One thing I have realized in the last year or so, is that in contrast to an AI system that would happily go through task after task for as long as you are willing to feed it with more and more instructions (each one with a fresh context window of course), the human brain needs room to breath in order to work its magic.

This becomes very apparent to me when working with code. Sure, Claude Code would give you a solution to a problem you give it and it would probably do a decent enough job even with limited specified requirements. But what really makes a difference, at least for me, is consciously and subconsciously thinking about a given problem over an extended period of time. When you carry a task with you for days or even weeks, you somehow seem to form new and often random connections. They appear as sudden burst of ideas you get under the shower even if you were thinking about something completely different.
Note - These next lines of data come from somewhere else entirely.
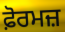
ਫ਼ੋਰਮਜ਼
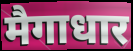
मैगाधार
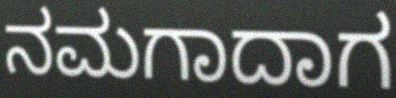
ನಮಗಾದಾಗ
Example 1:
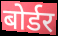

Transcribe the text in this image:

बोर्डर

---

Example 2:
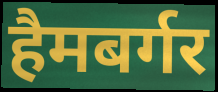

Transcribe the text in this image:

हैमबर्गर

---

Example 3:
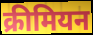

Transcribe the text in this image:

क्रीमियन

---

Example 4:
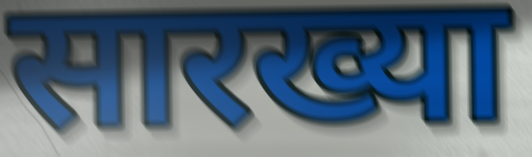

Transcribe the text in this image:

सारख्या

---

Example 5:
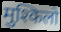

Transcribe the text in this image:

मुश्किलो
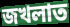
জখলাত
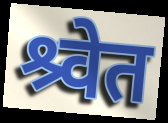
श्र्वेत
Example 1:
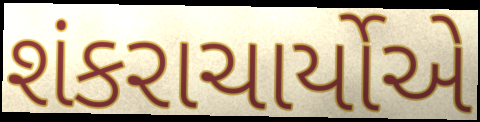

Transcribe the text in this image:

શંકરાચાર્યોએ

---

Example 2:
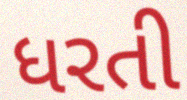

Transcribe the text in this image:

ધરતી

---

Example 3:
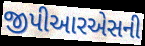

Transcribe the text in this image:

જીપીઆરએસની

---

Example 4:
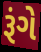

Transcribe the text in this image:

રૂંગે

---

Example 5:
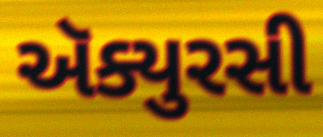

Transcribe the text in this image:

ઍક્યુરસી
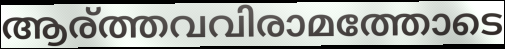
ആര്ത്തവവിരാമത്തോടെ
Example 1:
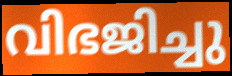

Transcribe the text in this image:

വിഭജിച്ചു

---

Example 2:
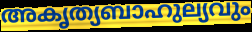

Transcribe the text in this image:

അകൃത്യബാഹുല്യവും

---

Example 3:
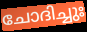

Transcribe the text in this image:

ചോദിച്ചുഃ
That is not how current LLM-based systems work. They do not hold idle thoughts in between the many different prompts that are sent towards them. They don't even truly hold any state, since the context window containing all turns of the current conversation has to be handed to them for each new call. Yes, with enough agentic scaffolding you could simulate this to a certain extend, but I don't think we know enough about these serendipitous shower thoughts to just emulate them (disclaimer: I am, of course, not a neuro-scientist, so take this statement with a huge grain of salt). Instead, what might lead us there are systems that are constantly taking in the world with different sensory capabilities similar to how we humans do it. The big AI labs are probably already working on such systems and the findings they have made behind closed doors might be the reason for their bold predictions. The good thing about short time horizons is that we will find out pretty soon either way.

Upgrading the mind

In my experience, the main bottleneck for building software (and other systems) is the time required to let the ideas bounce around in our head until we feel that we have a good grasp of what direction to take. AI can act as a catalyst because it can patiently wait for us to get to this point and we can even use it to loop through our many ideas to try and get there a bit faster. But in the end, I have not found a real replacement for contemplation, even though I use AI to help me keep track of my many parallel ideas. And man is it satisfying to finally sit down and blast through implementing a new feature after you have thought about it long enough.

It could well be that I am weird and that it's different for you but I would still encourage you to try and let the thoughts sink in from time to time. Let them marinate.